Throughout the fifties, and indeed for several preceding decades, the foreign representatives and their suites formed a very important element in society in the capital. In some degree their members, the majority of whom were travelled and accomplished, and many representative of the highest culture in Europe, were our critics, if not our mentors. The standard of education was higher in Europe fifty years ago than in our own land, and to be a favourite at the foreign legations was equivalent to a certificate of accomplishment and social charms. An acquaintance with the languages necessarily was not the least of these.

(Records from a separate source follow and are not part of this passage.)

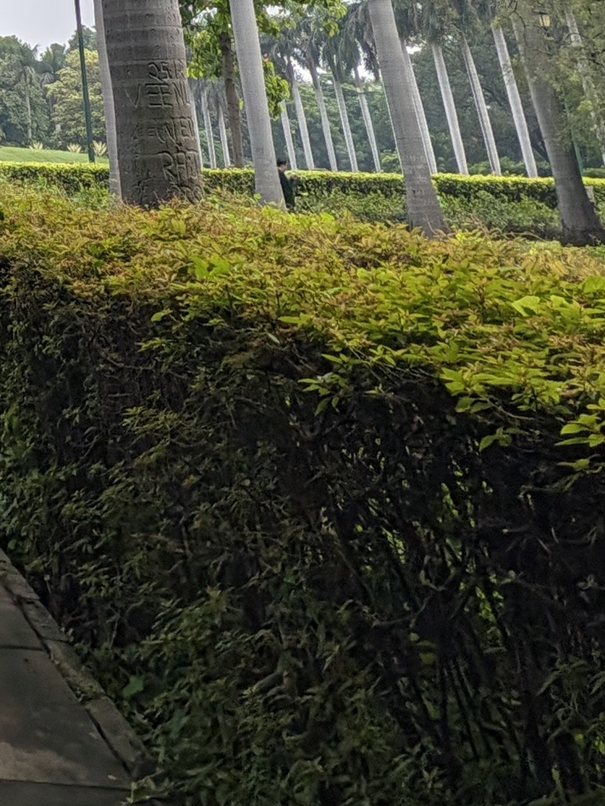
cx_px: -303
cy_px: -314
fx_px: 1024
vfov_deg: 30.5
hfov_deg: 25.1
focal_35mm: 44
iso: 67
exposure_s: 1/4878
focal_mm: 2.02
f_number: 1.7
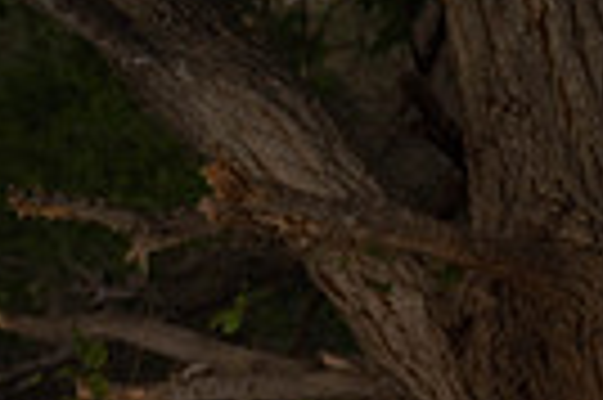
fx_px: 2024
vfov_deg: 10.4
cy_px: 800
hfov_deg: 16.5
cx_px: 639
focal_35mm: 121
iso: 640
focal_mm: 36
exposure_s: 1/60
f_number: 2.8
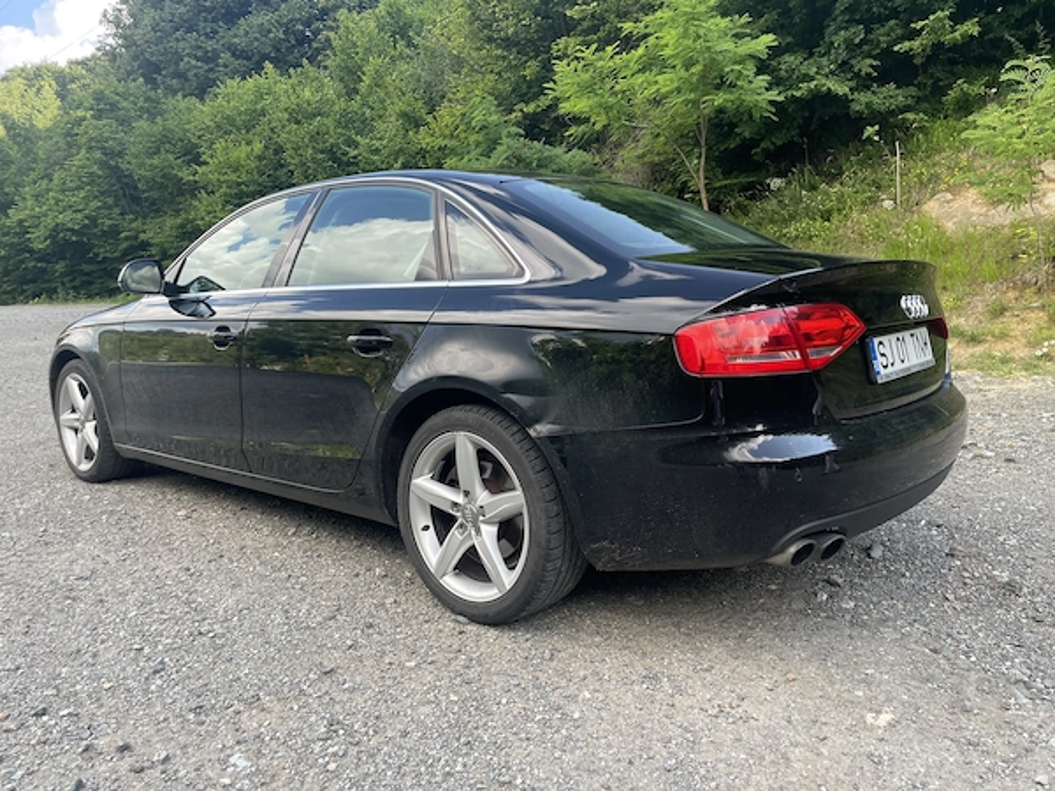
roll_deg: +0.2
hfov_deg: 67.3
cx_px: 528
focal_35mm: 26
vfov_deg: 53.1
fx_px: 792
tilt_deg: -5.8
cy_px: 396
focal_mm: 4.2
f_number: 1.6
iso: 32
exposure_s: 1/310
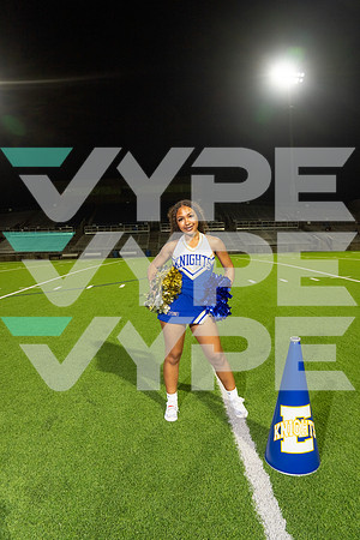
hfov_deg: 53.1
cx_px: 180
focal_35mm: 24
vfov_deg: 73.7
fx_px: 360
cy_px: 270
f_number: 4.5
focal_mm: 24
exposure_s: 1/200
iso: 1000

The celebrated Octavia Walton, afterward famous as Mme. Le Vert, won her first social distinction in Washington, where, chaperoned by Mrs. C. C. Clay, Sr., a recognition of her grace and beauty, her intellectuality and charming manner was instantaneous. At a time when a knowledge of the foreign tongues was seldom acquired by American women, Miss Walton, who spoke French, Spanish and Italian with ease, speedily became the favourite of the Legations, and thence began her fame which afterward became international.
During my early residence in Washington, Addie Cutts (who became first the wife of Stephen A. Douglas and some years after his death married General Williams) was the admired of all foreigners. Miss Cutts was the niece of Mrs. Greenhow, a wealthy and brilliant woman of the capital, and, when she became Mrs. Douglas, held a remarkable sway for years. As a linguist Miss Cutts was reputed to be greatly gifted. If she spoke the many languages of which she was said to be mistress but half so eloquently as she uttered her own when, in 1865, she appealed to President Johnson on behalf of “her loved friend” my husband, the explanation of her remarkable nightly levees of the late fifties is readily found.
Though never, strictly speaking, a member of our “mess,” Mrs. Douglas and I were always firm friends. While she was still Miss Cutts, and feeling keenly the deprivations that fall to the lot of the beautiful daughter of a poor department clerk,[[1]] she once complained to me poutingly of the cost of gloves.
“Nonsense,” I answered. “Were I Addie Cutts, with hands that might have been chiselled by Phidias, I would never disguise them in gloves, whatever the fashion!”